→ **과제 자료**:
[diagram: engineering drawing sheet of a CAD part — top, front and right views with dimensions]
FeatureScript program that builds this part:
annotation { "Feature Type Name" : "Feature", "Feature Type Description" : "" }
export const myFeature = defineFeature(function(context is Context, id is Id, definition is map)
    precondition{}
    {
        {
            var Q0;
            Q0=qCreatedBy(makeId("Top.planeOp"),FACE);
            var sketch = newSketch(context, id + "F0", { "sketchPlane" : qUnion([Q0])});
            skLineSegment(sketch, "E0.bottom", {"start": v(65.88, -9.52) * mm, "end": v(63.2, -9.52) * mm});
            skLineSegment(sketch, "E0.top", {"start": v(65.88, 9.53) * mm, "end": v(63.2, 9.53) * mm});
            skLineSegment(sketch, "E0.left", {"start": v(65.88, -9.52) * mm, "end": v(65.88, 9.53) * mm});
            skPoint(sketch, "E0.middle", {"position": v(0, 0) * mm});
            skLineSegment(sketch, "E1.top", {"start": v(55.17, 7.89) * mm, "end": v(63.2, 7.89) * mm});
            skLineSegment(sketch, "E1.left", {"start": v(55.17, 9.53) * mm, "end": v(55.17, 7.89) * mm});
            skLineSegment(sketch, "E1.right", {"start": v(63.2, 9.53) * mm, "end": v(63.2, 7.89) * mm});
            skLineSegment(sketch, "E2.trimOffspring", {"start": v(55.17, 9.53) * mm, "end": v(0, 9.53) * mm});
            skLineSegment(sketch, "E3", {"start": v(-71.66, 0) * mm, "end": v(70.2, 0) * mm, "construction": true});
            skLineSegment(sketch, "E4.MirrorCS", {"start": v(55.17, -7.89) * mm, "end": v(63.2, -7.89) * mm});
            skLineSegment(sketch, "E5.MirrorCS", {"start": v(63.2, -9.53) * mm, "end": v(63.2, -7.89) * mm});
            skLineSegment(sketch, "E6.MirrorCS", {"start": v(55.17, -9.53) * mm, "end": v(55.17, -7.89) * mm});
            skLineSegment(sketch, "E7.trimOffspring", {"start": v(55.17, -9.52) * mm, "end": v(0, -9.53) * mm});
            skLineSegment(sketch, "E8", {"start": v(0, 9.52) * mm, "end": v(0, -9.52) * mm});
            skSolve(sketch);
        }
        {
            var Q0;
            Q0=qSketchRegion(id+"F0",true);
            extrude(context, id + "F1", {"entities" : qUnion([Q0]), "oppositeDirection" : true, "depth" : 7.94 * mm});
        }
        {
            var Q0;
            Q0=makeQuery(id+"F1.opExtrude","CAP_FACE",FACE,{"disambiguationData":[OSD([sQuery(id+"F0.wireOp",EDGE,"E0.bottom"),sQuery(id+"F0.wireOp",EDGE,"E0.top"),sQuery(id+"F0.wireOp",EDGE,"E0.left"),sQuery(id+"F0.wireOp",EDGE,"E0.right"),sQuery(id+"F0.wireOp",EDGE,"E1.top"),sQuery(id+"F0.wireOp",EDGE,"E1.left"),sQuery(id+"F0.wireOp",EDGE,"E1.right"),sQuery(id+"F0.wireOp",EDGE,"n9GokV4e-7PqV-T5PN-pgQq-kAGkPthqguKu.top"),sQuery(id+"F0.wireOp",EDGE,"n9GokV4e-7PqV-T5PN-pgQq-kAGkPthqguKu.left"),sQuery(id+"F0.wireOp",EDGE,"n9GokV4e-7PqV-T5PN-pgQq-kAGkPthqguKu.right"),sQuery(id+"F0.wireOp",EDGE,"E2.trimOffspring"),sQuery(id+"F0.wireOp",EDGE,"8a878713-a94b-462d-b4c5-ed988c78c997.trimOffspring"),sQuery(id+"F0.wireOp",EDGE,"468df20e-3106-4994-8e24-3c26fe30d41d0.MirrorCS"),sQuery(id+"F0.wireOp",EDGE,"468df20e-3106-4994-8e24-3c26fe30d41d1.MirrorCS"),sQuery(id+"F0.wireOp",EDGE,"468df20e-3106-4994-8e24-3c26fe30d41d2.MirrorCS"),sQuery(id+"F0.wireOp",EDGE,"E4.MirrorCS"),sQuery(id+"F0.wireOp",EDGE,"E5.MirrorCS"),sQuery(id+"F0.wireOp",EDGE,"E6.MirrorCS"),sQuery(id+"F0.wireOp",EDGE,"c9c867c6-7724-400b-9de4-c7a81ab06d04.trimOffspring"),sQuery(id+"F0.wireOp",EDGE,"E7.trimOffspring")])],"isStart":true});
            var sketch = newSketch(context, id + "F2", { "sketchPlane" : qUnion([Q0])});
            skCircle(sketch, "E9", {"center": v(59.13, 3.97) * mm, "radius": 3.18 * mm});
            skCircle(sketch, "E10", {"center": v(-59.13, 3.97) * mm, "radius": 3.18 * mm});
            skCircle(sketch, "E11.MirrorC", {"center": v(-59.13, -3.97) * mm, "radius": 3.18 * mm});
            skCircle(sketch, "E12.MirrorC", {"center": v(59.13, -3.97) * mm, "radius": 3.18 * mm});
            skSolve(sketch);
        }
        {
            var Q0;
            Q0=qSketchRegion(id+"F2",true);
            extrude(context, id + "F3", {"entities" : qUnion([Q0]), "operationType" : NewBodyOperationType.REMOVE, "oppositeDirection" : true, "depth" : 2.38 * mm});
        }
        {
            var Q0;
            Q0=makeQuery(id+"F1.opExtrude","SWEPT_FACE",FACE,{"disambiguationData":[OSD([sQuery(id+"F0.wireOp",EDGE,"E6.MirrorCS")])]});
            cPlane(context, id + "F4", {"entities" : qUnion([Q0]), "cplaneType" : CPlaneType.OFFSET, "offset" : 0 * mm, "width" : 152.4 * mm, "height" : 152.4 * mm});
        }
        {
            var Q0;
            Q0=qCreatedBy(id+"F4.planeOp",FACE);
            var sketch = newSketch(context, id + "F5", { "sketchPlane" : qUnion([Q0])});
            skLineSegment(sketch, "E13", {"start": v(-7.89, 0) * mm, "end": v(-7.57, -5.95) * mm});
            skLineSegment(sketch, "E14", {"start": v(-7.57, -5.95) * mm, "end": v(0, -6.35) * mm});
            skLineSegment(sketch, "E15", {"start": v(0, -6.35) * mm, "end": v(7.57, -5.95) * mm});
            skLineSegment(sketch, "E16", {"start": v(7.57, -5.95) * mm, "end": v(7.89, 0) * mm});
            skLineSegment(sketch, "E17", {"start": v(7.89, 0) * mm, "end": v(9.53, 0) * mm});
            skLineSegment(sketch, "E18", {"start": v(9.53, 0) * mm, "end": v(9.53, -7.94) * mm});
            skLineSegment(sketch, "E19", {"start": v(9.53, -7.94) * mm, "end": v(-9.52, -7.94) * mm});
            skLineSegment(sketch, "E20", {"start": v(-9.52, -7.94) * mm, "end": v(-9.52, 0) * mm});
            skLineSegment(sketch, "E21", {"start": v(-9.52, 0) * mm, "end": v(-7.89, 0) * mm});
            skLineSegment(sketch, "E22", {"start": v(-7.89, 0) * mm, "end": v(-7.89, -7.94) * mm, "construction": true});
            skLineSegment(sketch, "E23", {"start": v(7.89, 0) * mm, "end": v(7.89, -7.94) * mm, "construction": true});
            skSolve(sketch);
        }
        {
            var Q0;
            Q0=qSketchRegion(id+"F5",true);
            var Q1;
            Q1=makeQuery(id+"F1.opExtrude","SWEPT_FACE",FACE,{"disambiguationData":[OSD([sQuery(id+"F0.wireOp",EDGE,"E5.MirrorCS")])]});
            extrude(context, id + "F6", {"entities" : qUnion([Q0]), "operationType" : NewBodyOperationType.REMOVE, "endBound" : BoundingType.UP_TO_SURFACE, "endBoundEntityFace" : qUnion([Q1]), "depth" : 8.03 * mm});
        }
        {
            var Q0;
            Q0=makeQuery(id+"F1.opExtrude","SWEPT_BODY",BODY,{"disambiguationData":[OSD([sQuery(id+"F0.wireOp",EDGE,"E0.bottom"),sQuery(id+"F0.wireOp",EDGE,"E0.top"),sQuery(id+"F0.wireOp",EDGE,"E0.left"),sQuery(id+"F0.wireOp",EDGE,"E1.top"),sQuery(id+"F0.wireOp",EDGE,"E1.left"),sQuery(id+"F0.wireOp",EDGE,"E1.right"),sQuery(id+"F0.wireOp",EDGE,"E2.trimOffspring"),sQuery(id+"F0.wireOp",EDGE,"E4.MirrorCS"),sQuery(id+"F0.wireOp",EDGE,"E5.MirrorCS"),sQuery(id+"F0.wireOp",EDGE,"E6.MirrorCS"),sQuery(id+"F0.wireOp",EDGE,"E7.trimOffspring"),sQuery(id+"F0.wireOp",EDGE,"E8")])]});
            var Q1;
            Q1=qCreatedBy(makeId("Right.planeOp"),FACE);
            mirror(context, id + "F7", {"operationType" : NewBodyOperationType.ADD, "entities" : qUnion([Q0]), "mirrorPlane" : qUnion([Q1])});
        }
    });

→ **과제 목표**:
자료의 첫 줄부터 "v(63.2, -9.52) *"가 들어 있는 줄까지, 두 줄을 모두 포함하여 한 글자도 바꾸지 말고 옮겨 적으세요.

→ **풀이**:
[diagram: engineering drawing sheet of a CAD part — top, front and right views with dimensions]
FeatureScript program that builds this part:
annotation { "Feature Type Name" : "Feature", "Feature Type Description" : "" }
export const myFeature = defineFeature(function(context is Context, id is Id, definition is map)
    precondition{}
    {
        {
            var Q0;
            Q0=qCreatedBy(makeId("Top.planeOp"),FACE);
            var sketch = newSketch(context, id + "F0", { "sketchPlane" : qUnion([Q0])});
            skLineSegment(sketch, "E0.bottom", {"start": v(65.88, -9.52) * mm, "end": v(63.2, -9.52) * mm});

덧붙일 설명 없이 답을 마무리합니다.